History program overhaul to prepare students for jobs
By Michael Ferraresi
GCU News Bureau
Beginning this fall, Grand Canyon University’s new undergraduate history programs will be available to students interested in careers as museum curators, educators, historians and preservationists.
The three history emphases under GCU’s new College of Humanities and Social Sciences include a general history bachelor’s degree tract, in addition to those focusing on history for secondary education and public history.
Dr. David Dean, an assistant professor, recently led an overhaul of GCU’s history programs to update courses and contemporize the program with the goal of preparing students for jobs out of college.
Dean added that students also would be in a better position to seek graduate degrees to become masters in their niche areas of history.
GCU is the only university in Arizona that offers an undergraduate degree in public history, he said. Others offer graduate-level programs.
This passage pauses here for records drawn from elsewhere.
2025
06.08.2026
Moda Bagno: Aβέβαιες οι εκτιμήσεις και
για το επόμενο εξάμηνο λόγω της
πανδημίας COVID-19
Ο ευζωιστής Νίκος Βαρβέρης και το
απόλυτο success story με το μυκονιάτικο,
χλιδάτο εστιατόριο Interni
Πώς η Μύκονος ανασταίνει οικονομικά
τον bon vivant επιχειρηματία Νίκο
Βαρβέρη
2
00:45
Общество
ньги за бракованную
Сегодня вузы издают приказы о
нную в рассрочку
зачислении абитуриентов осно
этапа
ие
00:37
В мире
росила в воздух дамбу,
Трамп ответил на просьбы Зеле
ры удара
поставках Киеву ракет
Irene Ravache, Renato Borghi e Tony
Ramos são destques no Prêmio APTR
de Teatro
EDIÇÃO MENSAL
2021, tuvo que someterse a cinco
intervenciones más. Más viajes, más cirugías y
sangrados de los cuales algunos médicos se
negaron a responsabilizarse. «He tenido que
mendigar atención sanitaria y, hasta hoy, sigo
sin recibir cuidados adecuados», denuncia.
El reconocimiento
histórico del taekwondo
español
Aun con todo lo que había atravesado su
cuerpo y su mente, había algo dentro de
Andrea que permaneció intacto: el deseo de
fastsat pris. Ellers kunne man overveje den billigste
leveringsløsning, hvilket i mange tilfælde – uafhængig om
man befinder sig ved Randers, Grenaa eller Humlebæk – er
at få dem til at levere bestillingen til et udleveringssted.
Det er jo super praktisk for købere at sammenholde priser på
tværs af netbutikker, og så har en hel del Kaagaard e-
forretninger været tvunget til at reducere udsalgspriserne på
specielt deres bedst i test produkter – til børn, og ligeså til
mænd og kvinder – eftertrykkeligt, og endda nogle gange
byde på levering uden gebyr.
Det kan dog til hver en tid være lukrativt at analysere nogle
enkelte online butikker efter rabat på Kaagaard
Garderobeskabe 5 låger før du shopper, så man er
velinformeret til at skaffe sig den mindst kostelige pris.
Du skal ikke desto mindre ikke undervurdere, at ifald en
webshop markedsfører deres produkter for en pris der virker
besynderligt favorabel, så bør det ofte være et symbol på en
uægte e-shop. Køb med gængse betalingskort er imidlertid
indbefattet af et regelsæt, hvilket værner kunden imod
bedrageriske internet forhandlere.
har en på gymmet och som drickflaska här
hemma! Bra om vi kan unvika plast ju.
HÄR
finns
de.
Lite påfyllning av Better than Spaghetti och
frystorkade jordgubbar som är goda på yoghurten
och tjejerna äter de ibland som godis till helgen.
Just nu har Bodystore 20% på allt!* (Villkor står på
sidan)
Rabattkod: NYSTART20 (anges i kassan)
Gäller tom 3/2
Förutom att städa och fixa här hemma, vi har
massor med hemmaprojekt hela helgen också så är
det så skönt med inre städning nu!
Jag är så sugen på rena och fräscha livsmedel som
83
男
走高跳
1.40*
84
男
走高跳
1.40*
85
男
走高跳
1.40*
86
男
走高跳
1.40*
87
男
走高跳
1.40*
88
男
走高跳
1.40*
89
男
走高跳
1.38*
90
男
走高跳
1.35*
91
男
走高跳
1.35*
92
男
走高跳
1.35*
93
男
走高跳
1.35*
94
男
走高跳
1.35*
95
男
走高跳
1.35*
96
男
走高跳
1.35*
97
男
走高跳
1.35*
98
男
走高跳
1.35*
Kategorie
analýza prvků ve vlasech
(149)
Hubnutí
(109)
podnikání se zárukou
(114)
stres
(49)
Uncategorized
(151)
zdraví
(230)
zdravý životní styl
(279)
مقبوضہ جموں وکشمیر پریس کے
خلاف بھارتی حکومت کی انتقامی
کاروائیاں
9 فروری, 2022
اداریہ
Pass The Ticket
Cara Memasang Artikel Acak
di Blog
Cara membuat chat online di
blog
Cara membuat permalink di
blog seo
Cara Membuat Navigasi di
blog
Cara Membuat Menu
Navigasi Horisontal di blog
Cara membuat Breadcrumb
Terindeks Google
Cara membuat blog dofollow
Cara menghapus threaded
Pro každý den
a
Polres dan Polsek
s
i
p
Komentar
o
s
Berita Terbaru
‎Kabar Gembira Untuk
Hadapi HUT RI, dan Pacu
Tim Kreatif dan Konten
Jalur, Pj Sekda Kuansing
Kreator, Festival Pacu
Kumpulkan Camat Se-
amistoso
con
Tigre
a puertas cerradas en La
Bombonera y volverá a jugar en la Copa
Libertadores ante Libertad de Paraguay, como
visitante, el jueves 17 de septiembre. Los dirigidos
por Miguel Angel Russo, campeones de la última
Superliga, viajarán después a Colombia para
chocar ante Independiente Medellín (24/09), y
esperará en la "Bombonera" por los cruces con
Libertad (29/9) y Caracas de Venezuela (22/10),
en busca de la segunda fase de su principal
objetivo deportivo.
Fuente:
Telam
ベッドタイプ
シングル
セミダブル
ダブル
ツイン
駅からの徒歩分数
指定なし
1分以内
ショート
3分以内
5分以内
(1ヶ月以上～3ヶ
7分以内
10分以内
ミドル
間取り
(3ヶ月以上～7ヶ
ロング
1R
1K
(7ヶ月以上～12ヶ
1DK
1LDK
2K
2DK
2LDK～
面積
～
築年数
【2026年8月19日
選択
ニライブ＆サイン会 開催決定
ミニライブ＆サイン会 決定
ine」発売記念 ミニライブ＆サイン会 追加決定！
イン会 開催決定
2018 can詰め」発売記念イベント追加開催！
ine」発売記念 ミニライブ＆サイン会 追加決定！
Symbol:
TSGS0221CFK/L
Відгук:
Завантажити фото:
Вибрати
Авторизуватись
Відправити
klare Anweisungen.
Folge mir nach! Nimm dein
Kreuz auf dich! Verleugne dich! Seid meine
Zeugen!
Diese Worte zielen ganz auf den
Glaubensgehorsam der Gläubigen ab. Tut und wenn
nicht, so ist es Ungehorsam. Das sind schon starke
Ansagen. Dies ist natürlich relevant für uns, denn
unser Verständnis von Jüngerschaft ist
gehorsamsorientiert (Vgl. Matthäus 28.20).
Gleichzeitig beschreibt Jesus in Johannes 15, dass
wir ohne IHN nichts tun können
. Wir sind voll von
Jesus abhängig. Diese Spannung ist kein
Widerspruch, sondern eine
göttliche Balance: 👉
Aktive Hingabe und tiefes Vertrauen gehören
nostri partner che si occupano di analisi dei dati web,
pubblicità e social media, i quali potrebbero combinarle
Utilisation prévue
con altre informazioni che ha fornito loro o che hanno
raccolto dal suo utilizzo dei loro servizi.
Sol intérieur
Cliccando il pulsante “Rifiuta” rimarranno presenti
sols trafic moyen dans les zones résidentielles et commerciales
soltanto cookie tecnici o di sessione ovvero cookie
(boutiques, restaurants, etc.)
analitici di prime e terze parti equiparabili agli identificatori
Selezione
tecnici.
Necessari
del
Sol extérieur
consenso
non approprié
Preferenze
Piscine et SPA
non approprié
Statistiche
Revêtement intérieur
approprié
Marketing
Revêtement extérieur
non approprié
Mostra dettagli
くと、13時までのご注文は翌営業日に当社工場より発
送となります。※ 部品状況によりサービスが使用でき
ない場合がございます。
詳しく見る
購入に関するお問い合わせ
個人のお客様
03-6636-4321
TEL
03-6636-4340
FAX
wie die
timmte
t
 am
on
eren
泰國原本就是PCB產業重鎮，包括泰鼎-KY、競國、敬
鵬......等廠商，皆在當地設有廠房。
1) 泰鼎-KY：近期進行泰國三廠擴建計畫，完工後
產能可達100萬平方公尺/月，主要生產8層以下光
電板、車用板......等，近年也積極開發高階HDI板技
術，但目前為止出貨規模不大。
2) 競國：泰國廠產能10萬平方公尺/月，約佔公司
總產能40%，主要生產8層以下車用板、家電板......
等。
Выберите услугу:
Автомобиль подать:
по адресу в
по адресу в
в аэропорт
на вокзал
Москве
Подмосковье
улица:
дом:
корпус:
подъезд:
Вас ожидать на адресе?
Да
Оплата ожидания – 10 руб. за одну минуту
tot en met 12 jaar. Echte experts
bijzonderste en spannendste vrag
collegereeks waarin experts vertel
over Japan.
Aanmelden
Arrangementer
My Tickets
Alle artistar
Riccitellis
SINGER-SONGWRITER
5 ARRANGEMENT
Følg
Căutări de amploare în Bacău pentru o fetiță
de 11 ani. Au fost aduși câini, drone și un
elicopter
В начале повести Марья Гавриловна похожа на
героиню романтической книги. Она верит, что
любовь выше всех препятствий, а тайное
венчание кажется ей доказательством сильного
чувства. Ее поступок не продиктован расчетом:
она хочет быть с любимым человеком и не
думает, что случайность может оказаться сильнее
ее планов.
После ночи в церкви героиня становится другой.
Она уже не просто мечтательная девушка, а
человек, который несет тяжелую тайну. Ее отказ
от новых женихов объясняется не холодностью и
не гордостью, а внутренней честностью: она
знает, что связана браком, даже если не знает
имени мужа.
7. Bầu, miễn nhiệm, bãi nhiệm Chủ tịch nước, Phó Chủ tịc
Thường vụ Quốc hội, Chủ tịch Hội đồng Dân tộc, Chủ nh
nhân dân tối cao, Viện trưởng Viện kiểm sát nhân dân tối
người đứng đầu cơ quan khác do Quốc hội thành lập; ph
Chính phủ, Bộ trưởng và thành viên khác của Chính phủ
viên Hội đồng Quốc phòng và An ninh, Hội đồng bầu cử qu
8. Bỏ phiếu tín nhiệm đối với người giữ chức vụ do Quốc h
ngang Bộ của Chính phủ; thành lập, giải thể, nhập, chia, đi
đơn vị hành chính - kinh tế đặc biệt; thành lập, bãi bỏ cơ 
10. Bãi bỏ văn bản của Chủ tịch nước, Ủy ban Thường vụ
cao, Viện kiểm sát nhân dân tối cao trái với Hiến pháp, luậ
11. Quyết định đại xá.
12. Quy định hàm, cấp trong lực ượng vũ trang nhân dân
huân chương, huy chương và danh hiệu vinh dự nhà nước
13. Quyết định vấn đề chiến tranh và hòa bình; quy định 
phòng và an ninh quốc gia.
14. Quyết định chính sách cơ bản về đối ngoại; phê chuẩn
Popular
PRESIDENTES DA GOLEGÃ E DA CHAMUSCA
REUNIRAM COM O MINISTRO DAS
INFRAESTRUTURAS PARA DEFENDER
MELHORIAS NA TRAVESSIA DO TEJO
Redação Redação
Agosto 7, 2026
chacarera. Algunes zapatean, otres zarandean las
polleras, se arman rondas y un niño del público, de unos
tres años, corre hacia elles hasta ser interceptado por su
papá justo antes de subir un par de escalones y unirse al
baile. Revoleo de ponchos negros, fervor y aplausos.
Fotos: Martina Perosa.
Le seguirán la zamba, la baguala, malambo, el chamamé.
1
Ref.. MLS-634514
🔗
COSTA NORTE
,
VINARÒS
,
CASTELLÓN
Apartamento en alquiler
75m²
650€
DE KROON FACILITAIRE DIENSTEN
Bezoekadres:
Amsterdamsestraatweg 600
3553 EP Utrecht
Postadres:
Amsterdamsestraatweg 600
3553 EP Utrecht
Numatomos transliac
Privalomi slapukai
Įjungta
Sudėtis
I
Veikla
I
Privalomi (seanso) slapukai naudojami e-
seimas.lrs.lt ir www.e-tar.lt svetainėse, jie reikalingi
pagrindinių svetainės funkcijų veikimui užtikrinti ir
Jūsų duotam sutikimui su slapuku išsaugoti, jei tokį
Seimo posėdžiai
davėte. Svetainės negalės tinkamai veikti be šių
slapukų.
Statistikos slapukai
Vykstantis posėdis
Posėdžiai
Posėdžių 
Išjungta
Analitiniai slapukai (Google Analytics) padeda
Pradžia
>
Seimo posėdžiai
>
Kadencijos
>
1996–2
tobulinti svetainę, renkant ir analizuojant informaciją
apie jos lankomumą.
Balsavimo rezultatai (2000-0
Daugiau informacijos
GCU felt there was space to “capitalize on the cultural, heritage tourism market,” to develop students for internships and entry-level positions at places such as civic historical preservation offices.
“More people visit historic sites and national parks than they do Disneyland or places like that in this country,” said Dean, a certified historian and longtime history educator who previously served as associate dean of the College of Humanities at University of Phoenix.
He left his position one year ago to return to GCU, which he briefly attended as an undergraduate and where he taught as an adjunct. His wife, Marian, is involved with the GCU Guild and the couple has enjoyed building relationships with students both on campus and off.
Dean is seen as one of the more engaging full-time humanities faculty members. This past year, his students attended a Civil War reenactment in southern Arizona and raced model Roman chariots as part of their studies.
Kimberly MacKenzie, 18, a second-year junior history major, said she looks forward to being a part of the newly refurbished history program. She said Dean has been approachable and enthusiastic about developing the new curriculum.
This summer, Dean said he plans to meet with dozens of museums and government preservation offices to develop relationships that could lead to future job opportunities for GCU students.
“I particularly want to do internships specifically in museums or with different groups that specialize in history, maybe more nonprofit areas,” said MacKenzie, whose family has been involved with medieval historical reenactments.
Her love for history goes back to her early childhood, when she remembers going to bed to stories such as “Beowulf” rather than traditional children’s books. Now she feels that her GCU degree with an emphasis in public history will prepare her for a job as a museum curator or in some role where she educates the public about historical issues.
“The more you read into history, the more you uncover,” she said.
Dr. Sherman Elliott, acting dean for the new College of Humanities, said the University overhauled its history program to provide students with more contemporary coursework.
Dean developed exciting new courses such as “Southwest Borderlands,” which incorporates Old West history, Native American history and modern analyses of the ongoing immigration strife related to Arizona’s border with Mexico. The course “War and Revolution” examines a range of conflicts across multiple areas of history, while in the past much of that material would have been condensed into traditional American or European history courses.
Rather than traditional Renaissance or Greek history courses, for example, GCU consolidated material into a Mediterranean history course.
Elliott believes GCU’s public history degree track will enable students to work their way into preservationist roles in the community.
“We have taken the best parts of a classical liberal arts degree and co-mingled it with content and skills that will aid graduates with a direct application to the workforce,” Elliott said.
Dean, who helped design hundreds of humanities courses at the University of Phoenix, said he was inspired to return to GCU to help reorganize its program.
He attended GCU as an undergraduate from 1983 to 1987 before graduating elsewhere, although many of the life lessons he learned from his GCU professors still echo in his mind. The spirit of mentorship he experienced then remains strong in the history program, he said.
“I wanted to bring that same passion about history and care about ministering to students,” Dean said. “I feel like I’m doing this because it’s the responsible thing to do, and I have a sense of stewardship in this role.”